◆ QUESTIONS ON THE MATERIAL:
a – In the blog post below, which chapter of Joyce's Ulysses was the writer reading when Anna Rose asked about fascism?
b – Reproduce the stretch of the blog post below from "Oh yes, this" through "about this travesty.".

◆ EXERCISE TEXT:
17 February 2011

But fear itself


Anna Rose is studying World War II in her American history class. Last evening I was reading the “Scylla and Charybdis” chapter in Joyce’s Ulysses (how I wish I understood that better), struggling my way through the conversations and consciousness of the characters who attempted to grab me (Scylla) and suck me into the fiercely swirling eddies of absurd conversation (Charybdis), really trying to follow Stephen and understand his sense of lostness, when AR threw open the door and said, “What is fascism?” It was almost a relief to come out of the whirlpool and escape the eight-headed monster. “Well,” I said, “fascism is a system of government in which all of the rights of the individual are subsumed by the authority and welfare of the state.” I continued: “Under fascism, only the good of the state matters, and the state can do anything to ensure its success. Individuals are nothing.”  She nodded her head.

Wisconsin is governed now by leaders leaning towards fascism. The assault on individual and human rights by the governor’s fiat to decertify all public unions (except the police and the firefighters, the only public unions who supported the governor in the last election) without negotiation or compromise is the act of a megalomaniac. I am enraged by his disregard for the basic civil and human rights he is sworn to defend. Here is a man who spent millions to get himself elected now maneuvering to take from those with far, far less than he and his insidious cohorts to benefit those who already have more than they could ever spend. All in the service, he would say, of the state. Bourgeois, I say.

In the great emporium of dictators, the chief government official in Wisconsin is merely another flavor of the screaming and cruel monsters who terrorized Europe and Asia during at least the twentieth century. And he would take from the poor and give to the rich, of which he would count himself as one. And then he would castigate and punish  he poor for their rage.

Oh yes, this is a rant. But I recall Richard Nixon’s proud boast that while they marched in the streets against the Vietnam War he watched the football game. I remember where he finally ended up.

And now happily back to the whirlpools and monsters as an escape from this horror.

1 Comments:

Blogger Unknown said...

I was hoping your write something about this travesty.

I fear we are going to lose this short-term battle. However, I suspect the short-term battle has produced long-term warriors.

◆ DATASET:
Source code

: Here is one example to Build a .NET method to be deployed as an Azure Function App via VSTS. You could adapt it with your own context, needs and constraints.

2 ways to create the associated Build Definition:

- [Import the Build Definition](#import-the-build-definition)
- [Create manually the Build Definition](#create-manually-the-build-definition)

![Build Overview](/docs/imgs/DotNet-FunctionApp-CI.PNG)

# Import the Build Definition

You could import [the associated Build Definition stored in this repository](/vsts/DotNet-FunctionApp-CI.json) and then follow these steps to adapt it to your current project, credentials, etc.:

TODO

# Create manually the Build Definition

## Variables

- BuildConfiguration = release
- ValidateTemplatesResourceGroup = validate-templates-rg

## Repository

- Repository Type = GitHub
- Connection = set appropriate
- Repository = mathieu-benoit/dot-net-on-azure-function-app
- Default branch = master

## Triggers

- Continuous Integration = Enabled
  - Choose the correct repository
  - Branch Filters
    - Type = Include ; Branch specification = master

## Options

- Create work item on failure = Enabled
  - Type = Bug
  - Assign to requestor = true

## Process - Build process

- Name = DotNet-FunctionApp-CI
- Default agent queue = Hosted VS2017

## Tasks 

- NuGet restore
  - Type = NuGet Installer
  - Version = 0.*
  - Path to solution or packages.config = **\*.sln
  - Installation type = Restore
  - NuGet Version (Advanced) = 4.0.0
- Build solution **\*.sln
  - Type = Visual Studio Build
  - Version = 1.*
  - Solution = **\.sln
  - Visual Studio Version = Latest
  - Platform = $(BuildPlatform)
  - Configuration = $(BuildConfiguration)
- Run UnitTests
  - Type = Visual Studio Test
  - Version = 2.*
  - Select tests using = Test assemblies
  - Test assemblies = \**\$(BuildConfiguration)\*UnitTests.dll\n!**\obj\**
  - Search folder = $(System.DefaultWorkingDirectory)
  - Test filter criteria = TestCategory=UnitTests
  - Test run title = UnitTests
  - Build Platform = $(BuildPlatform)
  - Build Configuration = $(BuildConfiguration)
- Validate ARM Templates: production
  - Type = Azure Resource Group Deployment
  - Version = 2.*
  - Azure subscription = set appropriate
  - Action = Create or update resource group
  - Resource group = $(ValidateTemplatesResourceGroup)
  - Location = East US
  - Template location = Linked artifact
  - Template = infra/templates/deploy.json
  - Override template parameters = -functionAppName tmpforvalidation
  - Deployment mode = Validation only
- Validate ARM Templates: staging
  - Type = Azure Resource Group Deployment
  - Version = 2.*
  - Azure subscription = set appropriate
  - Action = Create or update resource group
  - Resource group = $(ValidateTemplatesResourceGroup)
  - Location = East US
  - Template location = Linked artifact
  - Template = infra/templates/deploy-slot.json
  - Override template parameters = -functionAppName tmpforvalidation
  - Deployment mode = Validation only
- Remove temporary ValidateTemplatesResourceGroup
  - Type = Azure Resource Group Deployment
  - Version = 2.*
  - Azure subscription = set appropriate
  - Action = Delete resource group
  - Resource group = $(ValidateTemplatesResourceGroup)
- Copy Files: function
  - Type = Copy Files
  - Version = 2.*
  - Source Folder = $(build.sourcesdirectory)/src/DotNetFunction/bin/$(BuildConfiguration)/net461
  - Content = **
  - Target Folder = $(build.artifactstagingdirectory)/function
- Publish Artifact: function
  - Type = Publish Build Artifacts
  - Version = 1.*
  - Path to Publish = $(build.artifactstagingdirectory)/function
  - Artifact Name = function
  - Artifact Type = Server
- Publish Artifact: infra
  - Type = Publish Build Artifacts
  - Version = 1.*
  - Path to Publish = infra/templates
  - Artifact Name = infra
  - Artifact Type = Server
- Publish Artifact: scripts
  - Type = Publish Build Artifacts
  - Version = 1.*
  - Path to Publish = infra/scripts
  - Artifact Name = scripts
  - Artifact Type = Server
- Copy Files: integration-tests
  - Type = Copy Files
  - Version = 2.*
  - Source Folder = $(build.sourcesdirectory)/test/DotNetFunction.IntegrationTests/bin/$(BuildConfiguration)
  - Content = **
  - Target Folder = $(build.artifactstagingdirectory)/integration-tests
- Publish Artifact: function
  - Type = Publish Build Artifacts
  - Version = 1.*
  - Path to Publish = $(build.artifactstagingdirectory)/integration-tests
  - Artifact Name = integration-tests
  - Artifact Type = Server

◆ ANSWER SECTION:
a – The "Scylla and Charybdis" chapter.

b –
Oh yes, this is a rant. But I recall Richard Nixon’s proud boast that while they marched in the streets against the Vietnam War he watched the football game. I remember where he finally ended up.

And now happily back to the whirlpools and monsters as an escape from this horror.

1 Comments:

Blogger Unknown said...

I was hoping your write something about this travesty.